• Extrait fourni:

Cass. 1re civ., 7 décembre 2022, n° 21-18.673
COUR DE CASSATION
Arrêt
Rejet
COMPOSITION DE LA JURIDICTION
Président :
M. Chauvin
Rapporteur :
Mme Robin-Raschel
Avocats :
SCP Rocheteau, Uzan-Sarano et Goulet, SARL Ortscheidt
Faits et procédure
1. Selon l'arrêt attaqué (Paris, 3 février 2021), suivant offre acceptée le 9 août 2009, la société BNP Paribas Personal Finance (la banque) a consenti à M. [V] (l'emprunteur) un prêt immobilier, libellé en francs suisses et remboursable en euros, dénommé Helvet Immo et destiné à financer l'acquisition d'un appartement à usage locatif.
2. Le 3 novembre 2015, l'emprunteur a assigné la banque en annulation de la stipulation d'intérêts en raison de l'irrégularité du taux effectif global. En appel, il a invoqué le caractère abusif de certaines clauses du contrat.
Examen des moyens
Sur le second moyen, pris en ses quatre branches, ci-après annexé
2. En application de l'article 1014, alinéa 2, du code de procédure civile, il n'y a pas lieu de statuer par une décision spécialement motivée sur ce moyen qui n'est manifestement pas de nature à entraîner la cassation.
Mais sur le premier moyen
Enoncé du moyen
3. L'emprunteur fait grief à l'arrêt de déclarer irrecevable comme prescrite la demande relative aux clauses abusives, alors « que la Cour de justice de l'Union européenne a dit pour droit (CJUE, 10 juin 2021, 2 arrêts aff. C-609/19 et aff. jointes C-776/19 à C-782/19 BNP Paribas Personnal Finance) que « l'article 6, § 1, et l'article 7, § 1, de la directive 93/13/CEE du Conseil, du 5 avril 1993, concernant les clauses abusives dans les contrats conclus avec les consommateurs, lus à la lumière du principe d'effectivité, doivent être interprétés en ce sens qu'ils s'opposent à une réglementation nationale soumettant l'introduction d'une demande par un consommateur aux fins de la constatation du caractère abusif d'une clause figurant dans un contrat conclu entre un professionnel et ce consommateur, à un délai de prescription (et) aux fins de restitution de sommes indument versées sur le fondement de telles clauses abusives à un délai de prescription de 5 ans, dès lors que ce délai commence à courir à la date de l'acception de prêt de telle sorte, que le consommateur a pu, à ce moment là ignorer l'ensemble de ses droits découlant de cette directive » ; que la demande tendant à voir une clause abusive réputée non écrite, qui ne s'analyse pas en une demande d'annulation, n'est pas soumise à la prescription ; qu'ainsi l'action en constatation du caractère abusif d'une clause n'est pas soumise à un délai de prescription ; qu'en affirmant au contraire que l'action tendant à voir réputée non écrite une clause abusive relève du régime de la prescription quinquennale de droit commun, la cour d'appel a violé les articles 2224 du code civil, L. 132-1 ancien du code de la consommation, devenu l'article 212-1 du même code, ainsi que les articles 6, § 1 et 7 de la directive 93/13/CEE du Conseil du 5 avril 1993. »

• Consignes:
(1) Veuillez relever toutes les dates complètes (jour, mois et année) citées dans l'extrait sur le prêt Helvet Immo, chacune une seule fois.
(2) D'après l'extrait sur le prêt Helvet Immo, les affirmations suivantes sont-elles exactes ? Répondez par oui ou par non et citez les mots décisifs du texte.
(a) Le prêt était libellé en euros et remboursable en francs suisses.
(b) Le prêt devait financer l'achat d'un appartement destiné à la location.
(c) C'est en appel que l'emprunteur a invoqué le caractère abusif de certaines clauses.
(3) Prolongez l'extrait sur le prêt Helvet Immo à partir de sa dernière phrase.
Vous n'aurez pas besoin des lignes pour ce travail.

• Matériel recueilli:

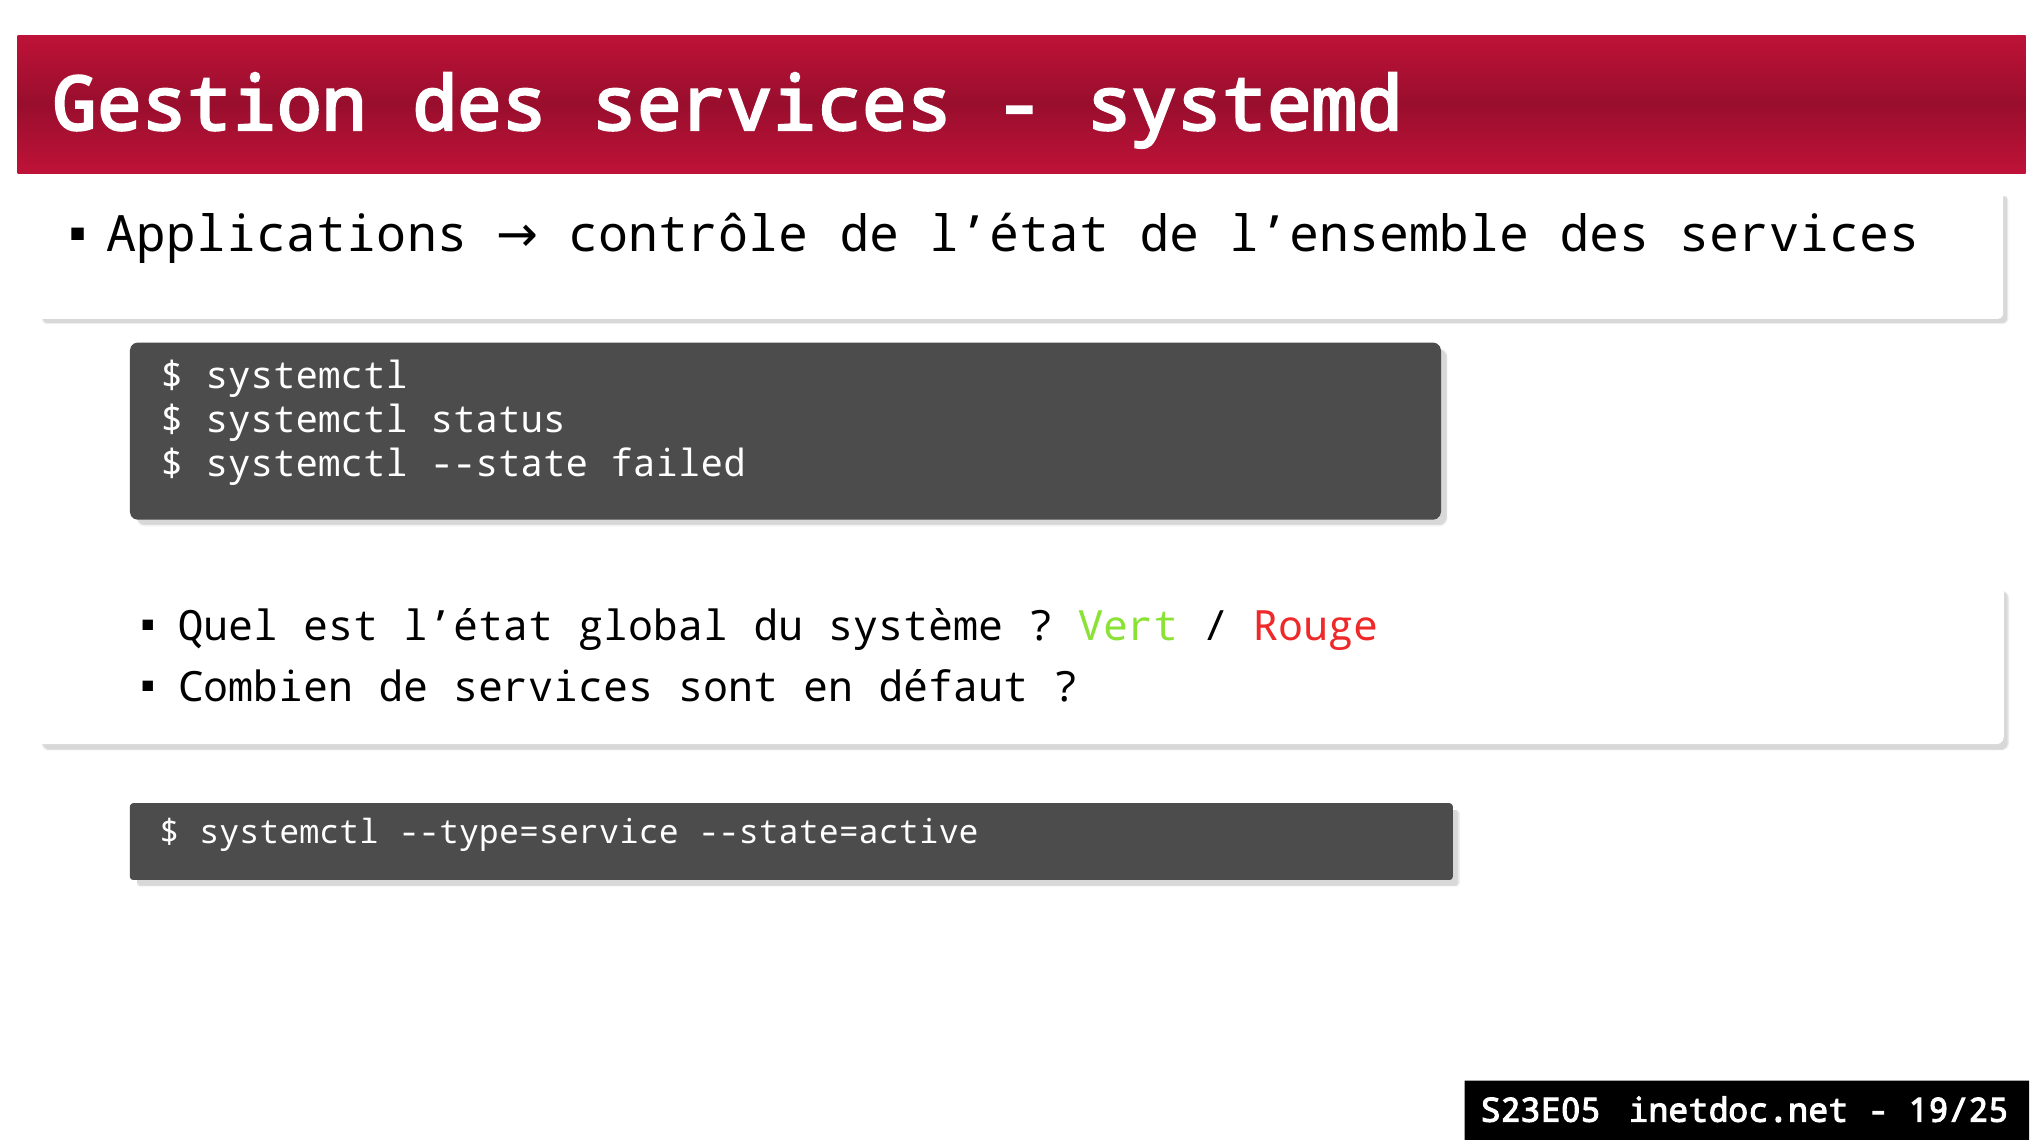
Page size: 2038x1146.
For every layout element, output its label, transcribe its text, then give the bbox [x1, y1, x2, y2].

• Réponses par consigne:
(1) 7 décembre 2022 ; 3 février 2021 ; 9 août 2009 ; 3 novembre 2015 ; 10 juin 2021 ; 5 avril 1993

(2)
(a) Non : « libellé en francs suisses et remboursable en euros ».
(b) Oui : « destiné à financer l'acquisition d'un appartement à usage locatif ».
(c) Oui : « En appel, il a invoqué le caractère abusif de certaines clauses du contrat ».

(3)
Réponse de la Cour
Vu les articles L. 110-4 du code de commerce et L. 132-1 du code de la consommation, dans sa rédaction antérieure à celle issue de l'ordonnance n° 2016-301 du 14 mars 2016 :
4. Selon le premier de ces textes, les obligations nées à l'occasion de leur commerce entre commerçants ou entre commerçants et non-commerçants se prescrivent par cinq ans si elles ne sont pas soumises à des prescriptions spéciales plus courtes.
5. Il résulte du second que, dans les contrats conclus entre professionnels et non-professionnels ou consommateurs, sont abusives et réputées non écrites les clauses qui ont pour objet ou pour effet de créer, au détriment du non-professionnel ou du consommateur, un déséquilibre significatif entre les droits et obligations des parties au contrat.
6. Par arrêt du 10 juin 2021 (C-776/19 à C-782/19), la Cour de justice de l'Union européenne a dit pour droit que l'article 6, § 1, et l'article 7, § 1, de la directive 93/13/CEE du Conseil, du 5 avril 1993, concernant les clauses abusives dans les contrats conclus avec les consommateurs, lus à la lumière du principe d'effectivité, doivent être interprétés en ce sens qu'ils s'opposent à une réglementation nationale soumettant l'introduction d'une demande par un consommateur aux fins de la constatation du caractère abusif d'une clause figurant dans un contrat conclu entre un professionnel et ce consommateur à un délai de prescription.
7. Il s'en déduit que la demande tendant à voir réputer non écrite une clause abusive sur le fondement de l'article L. 132-1 précité n'est pas soumise à la prescription quinquennale.
8. Pour déclarer la demande irrecevable, comme prescrite, l'arrêt retient que l'action engagée par l'emprunteur pour voir déclarer non écrites des clauses qualifiées d'abusives, qui relève du droit commun des contrats, est soumise à la prescription quinquennale et que celle-ci a été formée plus de cinq ans après l'acceptation de l'offre de prêt.
9. En statuant ainsi, la cour d'appel a violé le texte susvisé.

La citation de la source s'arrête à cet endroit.